MENYAMBUT RAMADHAN


                Menyusuri jalanan di area sekitar alun-alun Kota Yogyakarta, kita seolah terhanyut ke masa berabad silam, zaman keemasan Keraton Yogyakarta. Salah satu bangunan yang menjadi saksi sejarah masa keemasan itu adalah Masjid Agung Yogyakarta. Masjid Agung Yogyakarta sebagai simbol budaya Islam dan Jawa berdampingan mesra kala itu. Keduanya melebur membentuk peradapan yang hangat. Kehalusan budi pekerti yang diteladankan para wali kebetulan serasi dengan karakterisitik dasar orang Jawa yang santun dan lemah lembut. 
            Boleh dikata , Masjid Agung Yogyakarta mendobrak kelaziman zaman itu. Bentuknya sangat berbeda dengan umumnya bangunan masjid di sekitarnya yang menggunakan kubah. Masjid Agung Yogyakarta menggunakan atap bersusun tiga berbentuk segitiga sama kaki. Konon, selain mengentalkan nuansa budaya Jawa, bentuk atap ini memendam makna filosofis yang sangat dalam.

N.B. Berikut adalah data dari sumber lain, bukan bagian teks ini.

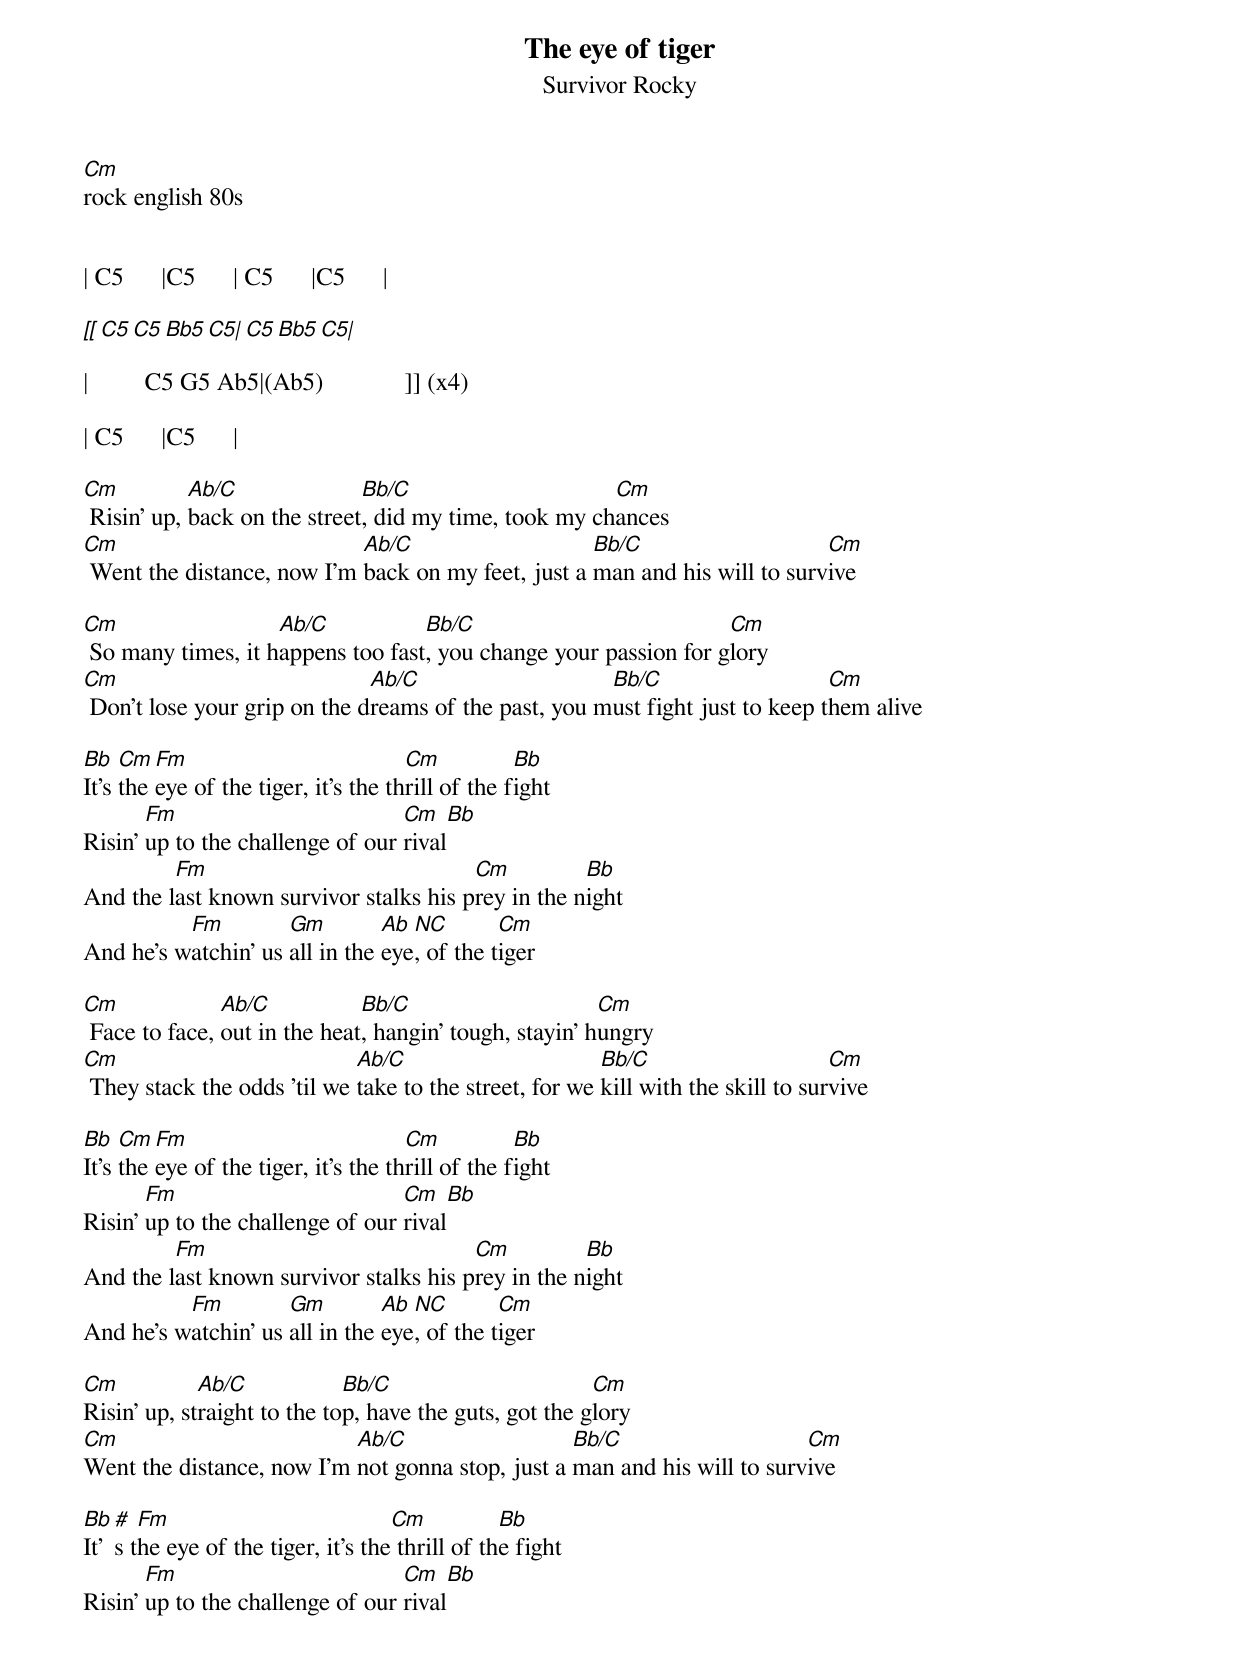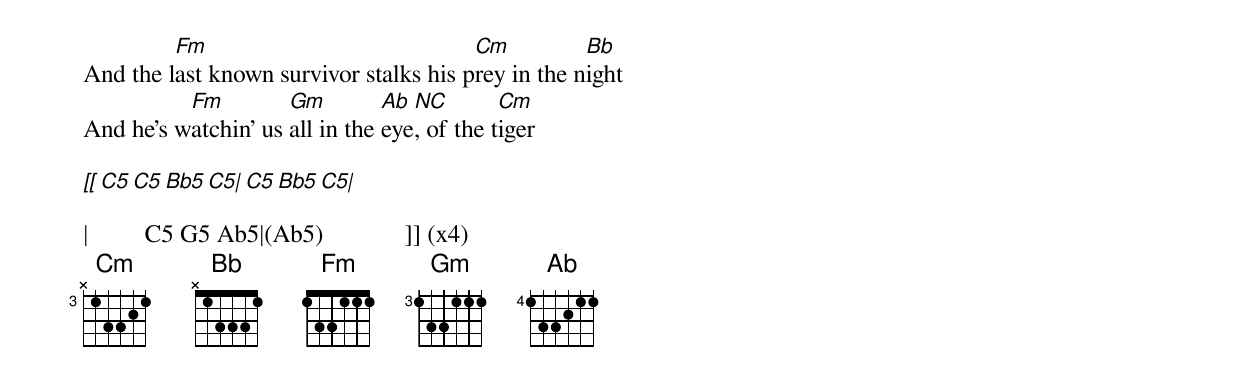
The eye of tiger
Survivor Rocky
Cm
rock english 80s


| C5      |C5      | C5      |C5      |

[[ C5      C5 Bb5 C5|         C5 Bb5 C5|

|         C5 G5 Ab5|(Ab5)             ]] (x4)

| C5      |C5      |

Cm          Ab/C              Bb/C                     Cm
 Risin' up, back on the street, did my time, took my chances
Cm                          Ab/C                    Bb/C                    Cm
 Went the distance, now I'm back on my feet, just a man and his will to survive

Cm                  Ab/C           Bb/C                           Cm
 So many times, it happens too fast, you change your passion for glory
Cm                            Ab/C                    Bb/C                    Cm
 Don't lose your grip on the dreams of the past, you must fight just to keep them alive

Bb   Cm  Fm                           Cm           Bb
It's the eye of the tiger, it's the thrill of the fight
       Fm                         Cm   Bb
Risin' up to the challenge of our rival
         Fm                             Cm          Bb
And the last known survivor stalks his prey in the night
          Fm         Gm         Ab NC        Cm
And he's watchin' us all in the eye, of the tiger

Cm             Ab/C           Bb/C                      Cm
 Face to face, out in the heat, hangin' tough, stayin' hungry
Cm                           Ab/C                       Bb/C                      Cm
 They stack the odds 'til we take to the street, for we kill with the skill to survive

Bb   Cm  Fm                           Cm           Bb
It's the eye of the tiger, it's the thrill of the fight
       Fm                         Cm   Bb
Risin' up to the challenge of our rival
         Fm                             Cm          Bb
And the last known survivor stalks his prey in the night
          Fm         Gm         Ab NC        Cm
And he's watchin' us all in the eye, of the tiger

Cm           Ab/C            Bb/C                       Cm
Risin' up, straight to the top, have the guts, got the glory
Cm                         Ab/C                   Bb/C                    Cm
Went the distance, now I'm not gonna stop, just a man and his will to survive

Bb #  Fm                           Cm           Bb
It's the eye of the tiger, it's the thrill of the fight
       Fm                         Cm   Bb
Risin' up to the challenge of our rival
         Fm                             Cm          Bb
And the last known survivor stalks his prey in the night
          Fm         Gm         Ab NC        Cm
And he's watchin' us all in the eye, of the tiger

[[ C5      C5 Bb5 C5|         C5 Bb5 C5|

|         C5 G5 Ab5|(Ab5)             ]] (x4)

            Menurut juru kunci atau yang merawat masjid, atap bersusun tiga adalah melambangkan tingkatan yang harus ditempuh setiap muslim agar bisa mencapai kedekatan dengan Gusti Allah Swt. Tingkatan itu adalah iman, islam dan ihsan. Demikian halnya dengan lima buah pintu yang menghubungkan satu bagian dengan bagian yang lain, diharapkan mengingatkan setiap manusia akan adanya rukun Islam yang berjumlah lima yaitu syahadat, shalat, puasa, zakat dan haji. Sedang enam jendelanya melambangkan rukun iman yaitu percaya kepada Allah Swt, percaya kepada rasul-rasul-Nya, percaya kepada malaikat-Nya, percaya akan datangnya kiamat dan qada qadar.

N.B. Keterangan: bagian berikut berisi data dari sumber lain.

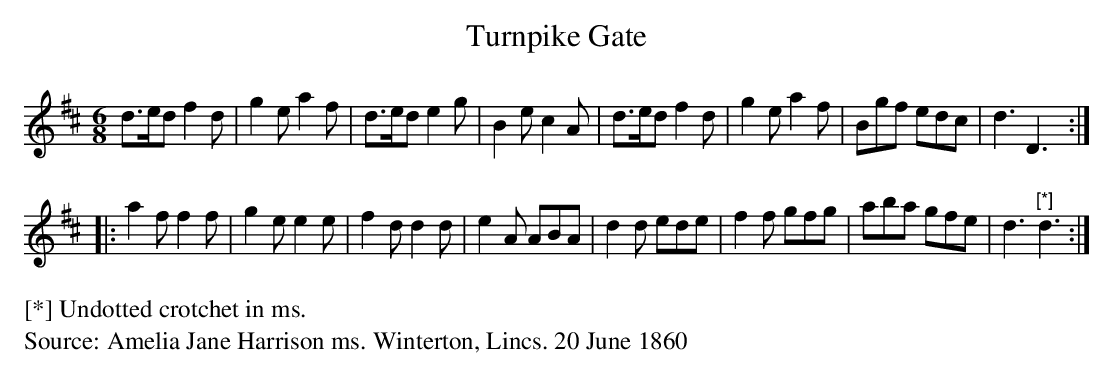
X:1
T:Turnpike Gate
M:6/8
L:1/8
K:D
d>ed f2d|g2ea2f|d>ed e2g|B2ec2A|d>ed f2d|g2ea2f|Bgf edc|d3D3::
a2ff2f|g2ee2e|f2dd2d|e2A ABA|d2d ede|f2f gfg|aba gfe|d3"^[*]"d3:|
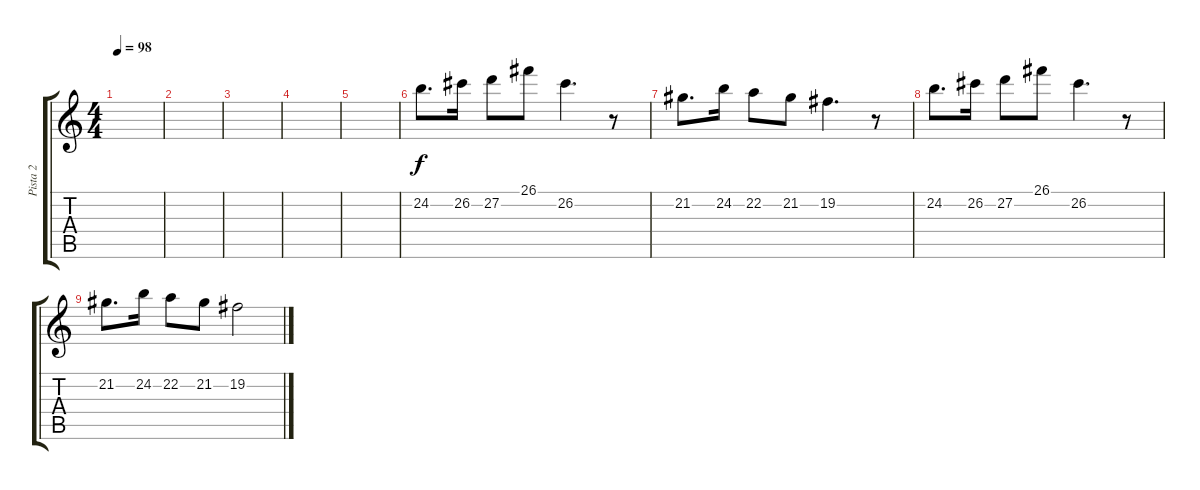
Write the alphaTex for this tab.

\track ("Pista 2" "Pista 2") {instrument lead3calliope}
\staff {score tabs}
\tuning (E4 B3 G3 D3 A2 E2) {hide}
\ts (4 4)
\tempo 98
\clef g2
\ks c
|
|
|
|
|
24.2.8{d} 26.2.16 27.2.8 26.1.8 26.2.4{d} r.8 |
21.2.8{d} 24.2.16 22.2.8 21.2.8 19.2.4{d} r.8 |
24.2.8{d} 26.2.16 27.2.8 26.1.8 26.2.4{d} r.8 |
21.2.8{d} 24.2.16 22.2.8 21.2.8 19.2.2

            Ada juga bangunan yang dinamakan Pawestren. Pawestren ini biasanya bangunan yang dikhususkan untuk menampung jamaah wanita. Bangunan ini dibuat menggunakan kontruksi kayu jati, dengan bentuk atap limasan berupa genteng dari kayu jati.
            Masih di area kompleks Masjid Yogyakarta, terdapat beberapa bangunan bersejarah yang bentuknya seperti rumah zaman kuno yang mungkn dulunya dgunakan sebagai gedung pertemuan dan lembaga pendidikan agama. Walau sepertinya kelihatan kurang terawat dan kotor, tapi bangunan tersebut masih kelihatan berdiri kokoh di seberang masjid.
            Hingga kini, meski zaman telah jauh berbeda, Masjid Agung Yogyakarta masih saja penuh jamaah. Biasanya Masjid Agung Yogyakarta ramai jamaah pada salah satunya pada bulan Ramadhan. Maka dari itu, jauh-jauh hari panitia kegiatan Ramadhan sudah memasang baliho besar di jalan masuk masjid yang berisi jadwal pnceramah unntuk mengisi malam-malam bulan Ramadhan oleh para mubaligh terkemuka. Serta ada beberapa agenda khusus diantaranya kajian kitab, tarawih dini hari, donor darah,takjilan gule kambing, tarawih satu juz, nuzulul Qur’an, tadarus Al-Qur’an, khataman, I’tikaf dan oblok-oblok 1 Syawal. Kesemua acara yang diselenggarakan bertujuan untuk mengisi dan memeriahkan bulan Ramadhan, serta untuk mengundang wisatawan atau jamaah yang lebih banyak lagi untuk berkunjung ke Yogyakarta khususnya ke Masjid Agung Yogyakarta.